WHAT THIS TASK INVOLVES: From the information retrieval glossary, extract the passage from "R-Precision" up to and including "Relevance (Mathematical Definition)", copying it word for word.

GIVEN TEXT:
Mean Average Precision (MAP)
Average precision across multiple queries; summarizes retrieval effectiveness.
Precision@k (P@k)
Proportion of relevant documents among the top k results.
R-Precision
Precision when retrieving R documents, where R = total relevant docs for a query.
Discounted Cumulative Gain (DCG)
Evaluation metric that accounts for document rank and graded relevance.
Relevance Feedback
User labels retrieved documents as relevant or not; the system updates the query vector to improve ranking.
Rocchio Algorithm
Updates query vector by moving it closer to relevant documents and away from non-relevant ones.
Query Expansion
Adds new, related terms (e.g., synonyms) to improve recall.
Relevance (Mathematical Definition)
A binary relation R ⊆ Q × D, where (q, d) ∈ R means document d is relevant to query q.
Index Construction
Process of parsing documents, tokenizing terms, and creating inverted lists for efficient lookup.

MATERIAL SHOWN:
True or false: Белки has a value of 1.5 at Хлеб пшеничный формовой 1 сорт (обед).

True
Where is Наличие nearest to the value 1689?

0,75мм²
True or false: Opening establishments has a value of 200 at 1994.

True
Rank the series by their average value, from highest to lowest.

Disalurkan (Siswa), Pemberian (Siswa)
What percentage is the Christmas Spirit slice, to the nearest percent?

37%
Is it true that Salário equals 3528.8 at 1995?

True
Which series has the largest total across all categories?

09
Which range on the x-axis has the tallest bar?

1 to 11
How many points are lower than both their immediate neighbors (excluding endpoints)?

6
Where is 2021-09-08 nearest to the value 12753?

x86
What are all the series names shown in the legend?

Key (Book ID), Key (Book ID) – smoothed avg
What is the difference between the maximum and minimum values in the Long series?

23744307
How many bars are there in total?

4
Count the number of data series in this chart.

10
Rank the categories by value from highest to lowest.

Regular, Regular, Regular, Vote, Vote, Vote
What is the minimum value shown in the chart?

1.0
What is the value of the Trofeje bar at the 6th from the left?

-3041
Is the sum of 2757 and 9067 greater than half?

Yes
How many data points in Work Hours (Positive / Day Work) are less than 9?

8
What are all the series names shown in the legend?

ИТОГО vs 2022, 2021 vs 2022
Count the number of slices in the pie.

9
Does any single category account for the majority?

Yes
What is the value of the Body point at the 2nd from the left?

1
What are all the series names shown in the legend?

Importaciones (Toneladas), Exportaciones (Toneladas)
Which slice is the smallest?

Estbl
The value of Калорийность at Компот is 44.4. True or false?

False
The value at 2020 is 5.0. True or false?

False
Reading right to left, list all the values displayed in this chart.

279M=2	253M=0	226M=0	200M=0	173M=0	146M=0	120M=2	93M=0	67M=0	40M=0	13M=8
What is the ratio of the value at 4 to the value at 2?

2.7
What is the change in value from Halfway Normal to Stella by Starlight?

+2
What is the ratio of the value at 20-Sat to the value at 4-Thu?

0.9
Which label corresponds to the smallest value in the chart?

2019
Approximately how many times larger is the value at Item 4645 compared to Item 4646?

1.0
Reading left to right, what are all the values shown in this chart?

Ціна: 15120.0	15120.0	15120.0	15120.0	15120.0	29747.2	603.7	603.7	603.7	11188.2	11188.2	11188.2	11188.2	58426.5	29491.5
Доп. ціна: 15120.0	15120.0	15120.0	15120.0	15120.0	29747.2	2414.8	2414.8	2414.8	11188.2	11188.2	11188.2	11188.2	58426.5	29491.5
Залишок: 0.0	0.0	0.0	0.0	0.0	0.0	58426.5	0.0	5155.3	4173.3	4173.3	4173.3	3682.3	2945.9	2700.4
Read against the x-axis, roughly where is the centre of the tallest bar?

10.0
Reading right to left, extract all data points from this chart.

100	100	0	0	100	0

TASK ANSWER:
R-Precision
Precision when retrieving R documents, where R = total relevant docs for a query.
Discounted Cumulative Gain (DCG)
Evaluation metric that accounts for document rank and graded relevance.
Relevance Feedback
User labels retrieved documents as relevant or not; the system updates the query vector to improve ranking.
Rocchio Algorithm
Updates query vector by moving it closer to relevant documents and away from non-relevant ones.
Query Expansion
Adds new, related terms (e.g., synonyms) to improve recall.
Relevance (Mathematical Definition)